Ekim devriminin ürünü Sovyet toplumunda, devrim ertesinde, yeni bir sosyal katman olan bürokrasi adım adım güçlenmeye başladı. Lenin’in 1924’te ölümünden sonra Sovyetler Birliği bu yeni katmanın, yani bürokrasinin pençesine düşüyordu. Bürokrasi, kurulmuş olan yeni düzenin çatlaklarından yararlanarak ayrıcalıklarını pekiştiriyor, bir yokluk toplumunda bolluk içinde yaşıyor, Stalin ve etrafındaki kadro tarafından güçlendirilen bürokratik diktatörlük sayesinde de iktidarını koruyordu. Uluslararası alanda bürokrasinin çıkarı emperyalizmle barışmak, kendi çıkarlarına dokunulmadığı sürece dünya devrimi gibi “maceralardan” uzak durmaktı. Bu yüzden de Bolşevik Partisi’ni kendi partisi haline getirdiği gibi, Komintern’i de kendi dış politikasının aracı yaptı. Sonunda 1943’te ebediyen dirilmemek üzere gömdü.

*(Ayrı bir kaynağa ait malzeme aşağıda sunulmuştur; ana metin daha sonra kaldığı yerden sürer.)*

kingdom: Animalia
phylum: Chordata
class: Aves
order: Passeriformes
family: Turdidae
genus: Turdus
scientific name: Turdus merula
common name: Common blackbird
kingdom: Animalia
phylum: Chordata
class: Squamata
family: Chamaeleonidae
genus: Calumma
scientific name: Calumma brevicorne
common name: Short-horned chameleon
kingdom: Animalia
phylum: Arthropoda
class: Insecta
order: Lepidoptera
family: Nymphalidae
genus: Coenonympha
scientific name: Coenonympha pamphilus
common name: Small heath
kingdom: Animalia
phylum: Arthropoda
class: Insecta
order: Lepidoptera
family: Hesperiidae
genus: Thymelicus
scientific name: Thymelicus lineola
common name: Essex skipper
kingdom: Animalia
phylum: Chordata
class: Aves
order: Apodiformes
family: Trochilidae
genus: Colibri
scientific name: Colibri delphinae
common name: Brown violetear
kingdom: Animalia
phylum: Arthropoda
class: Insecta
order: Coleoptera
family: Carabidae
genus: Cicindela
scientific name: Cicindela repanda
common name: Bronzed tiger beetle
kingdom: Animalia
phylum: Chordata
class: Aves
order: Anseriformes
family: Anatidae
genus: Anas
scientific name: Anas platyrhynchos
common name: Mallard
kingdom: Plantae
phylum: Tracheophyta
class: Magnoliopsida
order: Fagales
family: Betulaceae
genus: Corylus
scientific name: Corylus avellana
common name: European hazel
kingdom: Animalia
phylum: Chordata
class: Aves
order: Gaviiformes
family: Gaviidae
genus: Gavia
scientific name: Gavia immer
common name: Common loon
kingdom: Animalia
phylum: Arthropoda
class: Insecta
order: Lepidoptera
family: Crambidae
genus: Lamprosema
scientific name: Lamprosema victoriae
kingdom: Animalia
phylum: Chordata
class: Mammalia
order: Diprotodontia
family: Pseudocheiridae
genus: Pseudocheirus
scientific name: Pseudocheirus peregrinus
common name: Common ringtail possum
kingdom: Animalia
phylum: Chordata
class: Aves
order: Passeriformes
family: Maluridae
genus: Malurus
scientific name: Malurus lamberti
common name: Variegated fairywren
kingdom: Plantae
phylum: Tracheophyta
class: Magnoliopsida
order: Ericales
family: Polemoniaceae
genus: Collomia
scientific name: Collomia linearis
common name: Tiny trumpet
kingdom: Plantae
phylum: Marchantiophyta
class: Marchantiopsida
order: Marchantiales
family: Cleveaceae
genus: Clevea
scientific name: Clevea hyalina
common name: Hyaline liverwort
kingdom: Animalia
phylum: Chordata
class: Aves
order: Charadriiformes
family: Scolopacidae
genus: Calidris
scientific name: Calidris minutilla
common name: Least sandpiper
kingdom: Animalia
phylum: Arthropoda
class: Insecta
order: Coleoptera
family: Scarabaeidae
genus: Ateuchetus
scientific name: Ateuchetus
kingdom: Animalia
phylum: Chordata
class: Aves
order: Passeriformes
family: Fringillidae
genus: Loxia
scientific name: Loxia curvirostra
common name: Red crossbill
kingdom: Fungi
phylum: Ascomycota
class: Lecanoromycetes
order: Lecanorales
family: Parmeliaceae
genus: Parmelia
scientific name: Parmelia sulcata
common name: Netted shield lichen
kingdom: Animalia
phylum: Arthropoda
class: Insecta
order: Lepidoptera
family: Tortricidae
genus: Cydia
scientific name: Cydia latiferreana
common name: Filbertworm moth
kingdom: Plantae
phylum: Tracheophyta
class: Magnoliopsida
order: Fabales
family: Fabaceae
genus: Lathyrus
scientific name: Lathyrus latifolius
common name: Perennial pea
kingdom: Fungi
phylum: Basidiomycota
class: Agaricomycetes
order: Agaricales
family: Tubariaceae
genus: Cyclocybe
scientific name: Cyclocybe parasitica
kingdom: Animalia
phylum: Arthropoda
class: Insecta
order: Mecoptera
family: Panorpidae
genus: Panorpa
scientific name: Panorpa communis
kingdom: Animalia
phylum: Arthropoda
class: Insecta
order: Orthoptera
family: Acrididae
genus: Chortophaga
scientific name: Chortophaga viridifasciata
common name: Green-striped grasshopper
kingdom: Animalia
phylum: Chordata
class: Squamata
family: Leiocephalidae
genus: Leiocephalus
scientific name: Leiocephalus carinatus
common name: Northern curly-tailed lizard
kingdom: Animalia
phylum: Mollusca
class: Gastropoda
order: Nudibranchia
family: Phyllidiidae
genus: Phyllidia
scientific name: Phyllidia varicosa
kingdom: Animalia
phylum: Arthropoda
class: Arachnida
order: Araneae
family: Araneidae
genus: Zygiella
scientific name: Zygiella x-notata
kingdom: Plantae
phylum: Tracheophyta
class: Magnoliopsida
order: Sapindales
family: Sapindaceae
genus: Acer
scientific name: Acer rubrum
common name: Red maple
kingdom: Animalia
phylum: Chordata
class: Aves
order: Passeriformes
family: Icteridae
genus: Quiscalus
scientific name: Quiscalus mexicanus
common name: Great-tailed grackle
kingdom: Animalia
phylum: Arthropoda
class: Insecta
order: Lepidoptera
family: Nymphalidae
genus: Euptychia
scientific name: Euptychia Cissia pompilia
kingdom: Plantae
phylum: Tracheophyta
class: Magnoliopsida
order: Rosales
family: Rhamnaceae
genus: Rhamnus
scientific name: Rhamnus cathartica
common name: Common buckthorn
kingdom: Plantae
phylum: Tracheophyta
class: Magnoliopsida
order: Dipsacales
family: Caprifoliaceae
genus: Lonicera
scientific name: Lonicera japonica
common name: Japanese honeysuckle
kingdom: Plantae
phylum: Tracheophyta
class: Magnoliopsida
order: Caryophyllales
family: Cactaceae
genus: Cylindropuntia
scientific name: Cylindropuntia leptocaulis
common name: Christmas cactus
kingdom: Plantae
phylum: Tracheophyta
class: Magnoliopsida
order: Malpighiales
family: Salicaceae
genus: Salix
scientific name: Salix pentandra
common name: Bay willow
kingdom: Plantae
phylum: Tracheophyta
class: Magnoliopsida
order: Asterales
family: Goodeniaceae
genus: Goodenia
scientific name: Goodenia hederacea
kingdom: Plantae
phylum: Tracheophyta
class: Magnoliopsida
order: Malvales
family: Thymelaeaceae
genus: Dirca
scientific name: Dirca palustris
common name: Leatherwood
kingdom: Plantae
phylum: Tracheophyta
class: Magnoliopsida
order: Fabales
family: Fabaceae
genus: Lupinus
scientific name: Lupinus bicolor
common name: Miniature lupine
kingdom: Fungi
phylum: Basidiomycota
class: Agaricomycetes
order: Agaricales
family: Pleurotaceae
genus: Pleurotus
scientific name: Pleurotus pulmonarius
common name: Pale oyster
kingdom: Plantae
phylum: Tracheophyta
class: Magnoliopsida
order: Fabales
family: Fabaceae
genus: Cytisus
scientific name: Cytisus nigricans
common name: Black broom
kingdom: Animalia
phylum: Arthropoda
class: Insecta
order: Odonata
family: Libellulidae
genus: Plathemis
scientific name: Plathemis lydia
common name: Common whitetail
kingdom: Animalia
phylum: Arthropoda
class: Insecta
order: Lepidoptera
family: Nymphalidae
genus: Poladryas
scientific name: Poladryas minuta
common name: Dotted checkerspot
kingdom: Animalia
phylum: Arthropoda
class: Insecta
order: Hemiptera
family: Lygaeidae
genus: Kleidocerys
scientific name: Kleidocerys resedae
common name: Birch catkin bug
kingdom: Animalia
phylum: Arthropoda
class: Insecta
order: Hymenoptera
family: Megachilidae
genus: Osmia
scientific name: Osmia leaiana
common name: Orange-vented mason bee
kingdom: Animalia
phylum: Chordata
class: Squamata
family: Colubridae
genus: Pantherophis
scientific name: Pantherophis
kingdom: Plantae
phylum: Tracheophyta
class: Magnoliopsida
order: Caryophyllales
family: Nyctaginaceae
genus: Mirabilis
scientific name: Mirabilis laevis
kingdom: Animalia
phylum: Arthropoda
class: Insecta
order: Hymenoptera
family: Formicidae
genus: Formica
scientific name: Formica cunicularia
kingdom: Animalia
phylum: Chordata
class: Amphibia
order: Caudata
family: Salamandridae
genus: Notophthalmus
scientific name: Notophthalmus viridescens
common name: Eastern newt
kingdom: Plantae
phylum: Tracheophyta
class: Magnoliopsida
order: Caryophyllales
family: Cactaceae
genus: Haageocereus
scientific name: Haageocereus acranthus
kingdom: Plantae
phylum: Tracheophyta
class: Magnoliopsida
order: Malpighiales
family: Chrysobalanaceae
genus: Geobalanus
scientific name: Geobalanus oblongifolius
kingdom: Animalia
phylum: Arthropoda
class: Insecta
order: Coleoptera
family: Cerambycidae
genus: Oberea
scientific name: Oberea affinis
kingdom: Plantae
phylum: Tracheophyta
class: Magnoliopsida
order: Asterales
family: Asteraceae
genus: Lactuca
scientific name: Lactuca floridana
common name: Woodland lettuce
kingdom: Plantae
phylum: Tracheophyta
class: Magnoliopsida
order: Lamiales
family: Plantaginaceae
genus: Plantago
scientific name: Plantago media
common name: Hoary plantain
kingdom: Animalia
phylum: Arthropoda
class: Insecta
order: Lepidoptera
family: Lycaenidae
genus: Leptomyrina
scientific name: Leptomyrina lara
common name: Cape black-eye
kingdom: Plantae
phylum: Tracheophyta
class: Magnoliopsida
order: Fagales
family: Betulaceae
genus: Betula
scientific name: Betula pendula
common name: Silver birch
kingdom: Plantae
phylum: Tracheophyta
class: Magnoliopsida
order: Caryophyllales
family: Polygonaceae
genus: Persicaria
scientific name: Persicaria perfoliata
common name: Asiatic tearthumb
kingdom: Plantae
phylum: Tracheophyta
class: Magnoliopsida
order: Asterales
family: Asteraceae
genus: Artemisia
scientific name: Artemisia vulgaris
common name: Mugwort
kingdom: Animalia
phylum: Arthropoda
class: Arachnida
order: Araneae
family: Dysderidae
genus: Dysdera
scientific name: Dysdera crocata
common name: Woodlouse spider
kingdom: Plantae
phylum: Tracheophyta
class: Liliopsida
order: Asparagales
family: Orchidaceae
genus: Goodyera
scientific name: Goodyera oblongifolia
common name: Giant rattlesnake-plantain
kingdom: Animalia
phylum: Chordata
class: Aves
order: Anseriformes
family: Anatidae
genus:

İşte Ekim devriminin iki büyük önderinden biri, iç savaşı kazanan Kızıl Ordu’nun mimarı ve komutanı Lev Trotskiy devrimin, işçi sınıfının ve Marksizmin hedeflerine sadık kaldığı içindir ki, kendi etrafında toplanan çeşitli ülkelerin devrimcileriyle birlikte 1938’de IV. Enternasyonal’i kurdu. IV. Enternasyonal, Stalinizme karşı kurulmamıştır. IV. Enternasyonal emperyalist kapitalizmin dünya çapındaki hâkimiyetine son verme savaşında, yani dünya devrimi mücadelesinde uluslararası işçi sınıfına bir dünya partisi gerektiği bilinciyle bu tür bir partinin inşası yolundaki ilk adım olarak kurulmuştur. Yani hedefi kapitalizmi dünya çapında yıkmaktır. Stalinizm de, her türden reformizm de, işçi sınıfının saflarında yenilgiye uğratılması gereken, mücadelenin geleceği için zararlı siyasi akımlar olarak girer IV. Enternasyonal’in gündemine. Nasıl ki Komintern ilk kuruluş döneminde kendini reformizmden ve milliyetçilikten ayırmaya çalışmıştır, IV. Enternasyonal de kendini hem bu akımlardan hem de bürokrasinin ideolojisi ve programı olan “milli komünizm”den ayırır.

IV. Enternasyonal’in kurulmasının ne kadar önemli ve doğru bir tarihi adım olduğu, Sovyetler Birliği, Çin ve Doğu Avrupa’daki rejimlerin çöküşü sonrasında iyice anlaşıldı. Dünya çapında ve tek tek ülkelerde işçi hareketi içinde ve solda liberalizm aldı yürüdü. Enternasyonalist ve devrimci bir Marksizmi sadece IV. Enternasyonal’in çizgisinden ayrılmayan siyasi akımlar ısrarla savundular. Bugün, uluslararası alanda devrimci sosyalist akımlar için başlangıç noktası IV. Enternasyonal’in sağladığı noktadır. Devrimci Marksizm o damardan yürüyecek ve bütün ülkelerin işçilerini yeniden sosyalizm yolunda birleştirecektir.

Nice yıllara IV. Enternasyonal! Nice yıllara proletaryanın dünya partisi!

 

Bu yazı Gerçek Gazetesi'nin Şubat 2013 tarihli 40. sayısında yayınlanmıştır.